Insect Repellents : Permethrin Insect Repellents


If you don’t want to by the Buzz Off pretreated
clothing, you can actually buy permethrin at your local outfitting store, including
Bill Jackson’s. You can treat this, your clothing that you all ready have at home. It?s very
easy to treat. Basically it comes in a couple of different formats. It comes in a soak in,
which you actually soak your clothes in. You hang them up to dry. Once they dry, your clothes
are treated. It also comes in a spray format. It comes in the tick formula and also the
permethrin formula. All though, these formulas are both the same.
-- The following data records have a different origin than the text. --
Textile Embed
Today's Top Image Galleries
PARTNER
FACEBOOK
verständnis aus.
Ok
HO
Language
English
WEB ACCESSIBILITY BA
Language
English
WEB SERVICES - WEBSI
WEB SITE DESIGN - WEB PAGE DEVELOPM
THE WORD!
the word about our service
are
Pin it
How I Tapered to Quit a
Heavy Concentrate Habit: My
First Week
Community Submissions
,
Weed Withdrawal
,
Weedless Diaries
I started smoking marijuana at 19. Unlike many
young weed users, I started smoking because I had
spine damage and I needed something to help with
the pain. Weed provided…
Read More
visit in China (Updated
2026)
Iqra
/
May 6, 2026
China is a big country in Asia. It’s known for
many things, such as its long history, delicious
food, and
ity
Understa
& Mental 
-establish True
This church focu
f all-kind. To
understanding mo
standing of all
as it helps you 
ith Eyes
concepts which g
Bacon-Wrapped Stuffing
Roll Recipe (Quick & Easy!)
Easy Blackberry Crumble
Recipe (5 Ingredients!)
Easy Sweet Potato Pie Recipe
The tick formula was the
original that was developed by the chemist. And I forget his name, but he developed this
for ticks. It also applies to mosquitoes. A tip that you can take from this, that you
do not see on the label, is once the clothing is dry, you can actually do it, iron the clothes.
And the permetherin will bond to the fibers a little bit better. When you treat it yourself,
you get about six to eight washings. As opposed to the twenty six washings you get from the
factory. But it?s much less expensive to do it yourself. So this is basically bullet proof
protection for your clothes. And it will insure that you do not get bit.